BEGIN Extract to read

How do you come to this conclusion? I remember a few years back I could go into BB and buy a VHS player for $30, a DVD player for $80, or a combo deck for $120. Not exact numbers of course but still roughly what they were. Why would anyone have bought the combo deck if they likely already owned a VHS player and were primarily interested in a DVD player?

30XS955 User
02-10-08, 05:35 PM
yes. toshiba is trying to destroy the hd market. it all makes sense now. they're sitting in their gigantic offices and big evil chairs with their hairless cats, plotting the demise of HDM.

No, you misunderstand. I was quoting Jeff up above, those are his words not mine.

kluken
02-10-08, 05:38 PM
Guys HDM is not competing against each other it is competing against downloads. Five years from now, if Apple and Microsoft has its way, You will have a cable box, xbox, apple tv, etc that will give you HD movies on demand. Will they look good compared to HDM? NO. will the public care that much? NO. $3.99 rental and Cars looks great on the 37-42 inch HD set.

I really am afraid that the battle that we are all watching is the wrong battle. No matter who wins the war will be lost.

I really do think all of us HD DVD and BLURAY are fighting over this decades DVD-A and SACD. Niche products.
Just like in the DVD-a Sacd etc the battle was fought and who won? MP3 because you could download the songs and get 5000 on your ipod. Convenience and marketing beat quality. It sound good enough and the new Higher def downloads will look good enough on the small tv with only 2 speakers. But it will be convenient and will prevail.

END Extract to read

Brief A
Decide whether each statement agrees with the forum thread, answering yes or no and quoting the words that settle it: (i) The first post recalls that a VHS player once sold for about $30. (ii) The post by kluken predicts that downloaded HD movies will look better than HDM. (iii) The post by kluken names MP3 as the winner of the earlier audio format battle.
Brief B
Copy the passage of the forum thread starting at "30XS955 User" and ending at "words not mine.".
Rely only on the forum thread.

BEGIN Record extracts

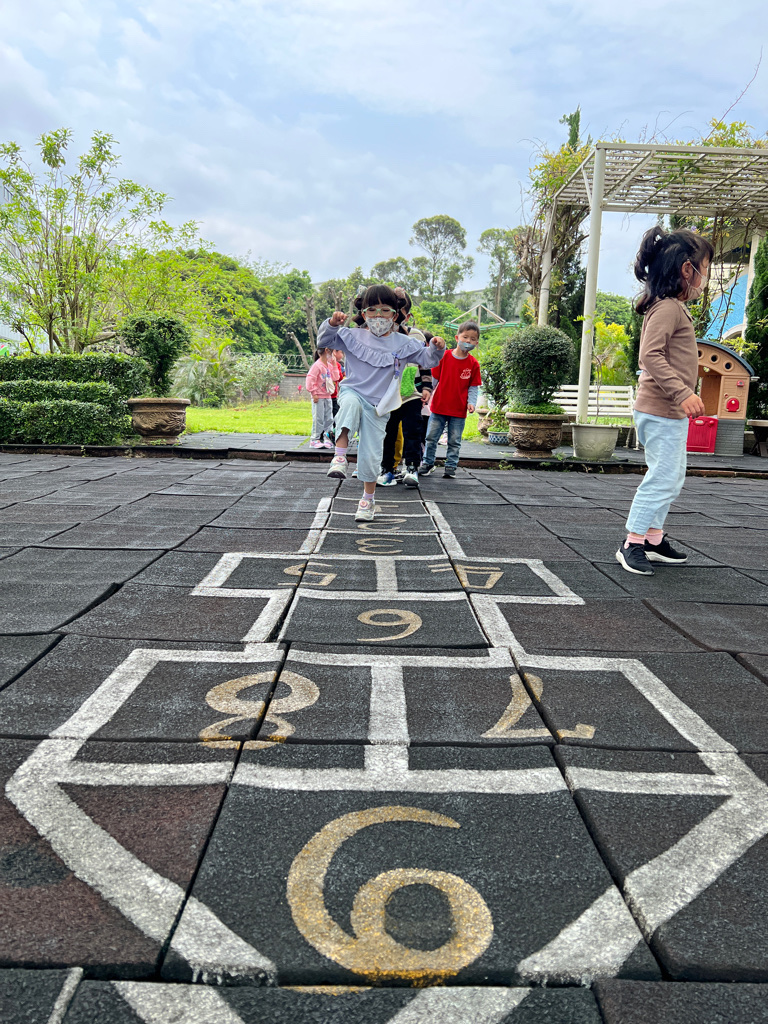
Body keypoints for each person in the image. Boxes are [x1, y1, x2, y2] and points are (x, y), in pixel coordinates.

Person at [615, 226, 714, 576]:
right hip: (661, 409)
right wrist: (683, 392)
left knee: (671, 476)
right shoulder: (668, 308)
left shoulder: (673, 307)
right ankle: (632, 543)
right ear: (688, 269)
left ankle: (653, 539)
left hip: (667, 411)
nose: (706, 278)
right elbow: (650, 355)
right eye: (705, 268)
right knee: (663, 477)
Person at [316, 284, 446, 521]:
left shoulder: (403, 343)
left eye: (385, 310)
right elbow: (324, 340)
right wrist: (332, 323)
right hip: (353, 391)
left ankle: (368, 500)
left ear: (395, 315)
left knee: (372, 453)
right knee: (350, 405)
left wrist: (437, 348)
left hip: (379, 406)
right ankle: (340, 456)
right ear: (363, 313)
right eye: (372, 310)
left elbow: (427, 359)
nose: (378, 316)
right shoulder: (351, 336)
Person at [378, 290, 431, 488]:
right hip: (388, 394)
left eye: (399, 312)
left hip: (411, 393)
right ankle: (387, 469)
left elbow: (424, 362)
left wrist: (427, 386)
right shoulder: (381, 335)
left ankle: (411, 467)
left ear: (406, 316)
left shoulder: (416, 335)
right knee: (388, 433)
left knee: (413, 431)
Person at [418, 321, 482, 479]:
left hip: (458, 410)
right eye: (465, 337)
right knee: (431, 437)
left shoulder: (473, 364)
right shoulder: (444, 357)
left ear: (476, 343)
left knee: (454, 440)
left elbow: (473, 387)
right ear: (457, 337)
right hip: (439, 407)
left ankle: (451, 465)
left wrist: (471, 403)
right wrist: (427, 393)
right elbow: (434, 379)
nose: (468, 341)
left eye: (472, 339)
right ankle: (427, 463)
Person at [305, 347, 340, 449]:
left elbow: (336, 377)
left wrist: (334, 365)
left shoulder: (329, 365)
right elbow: (310, 379)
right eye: (332, 352)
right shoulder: (317, 366)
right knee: (318, 418)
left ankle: (327, 438)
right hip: (318, 397)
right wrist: (314, 393)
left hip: (327, 395)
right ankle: (314, 439)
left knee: (329, 418)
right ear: (326, 351)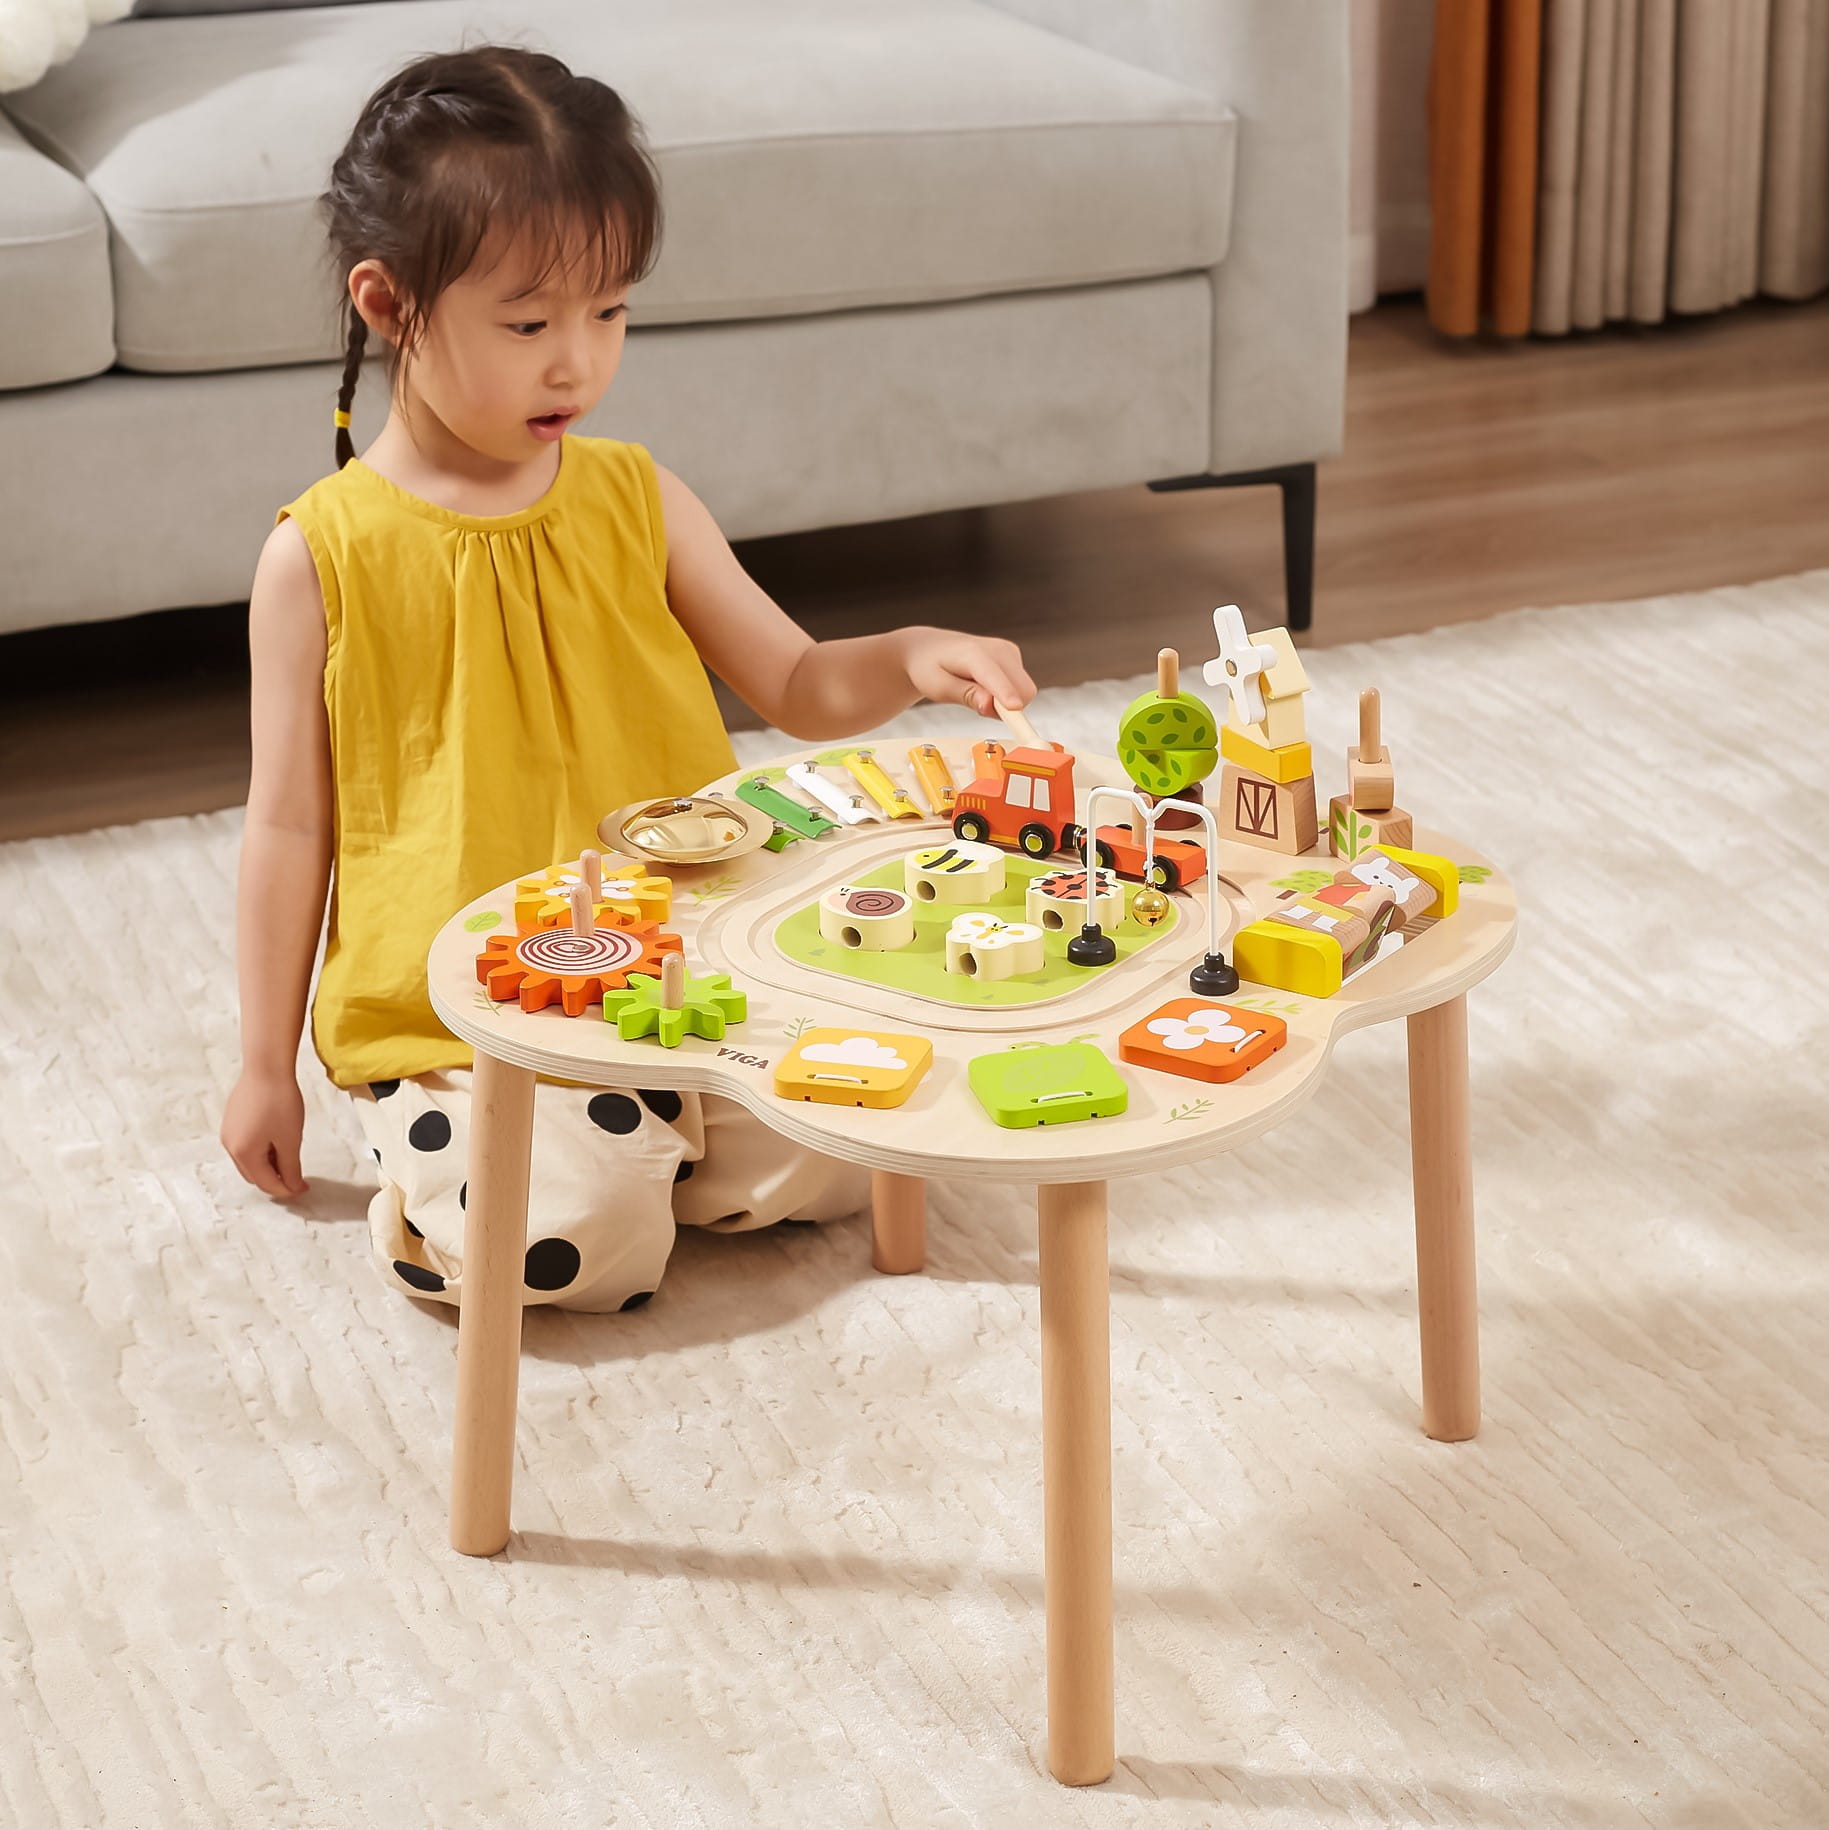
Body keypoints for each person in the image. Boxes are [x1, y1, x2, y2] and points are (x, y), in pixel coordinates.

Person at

END Record extracts

Your response A
(i) Yes: "buy a VHS player for $30"
(ii) No: "Will they look good compared to HDM? NO."
(iii) Yes: "MP3 because you could download the songs"

Your response B
30XS955 User
02-10-08, 05:35 PM
yes. toshiba is trying to destroy the hd market. it all makes sense now. they're sitting in their gigantic offices and big evil chairs with their hairless cats, plotting the demise of HDM.

No, you misunderstand. I was quoting Jeff up above, those are his words not mine.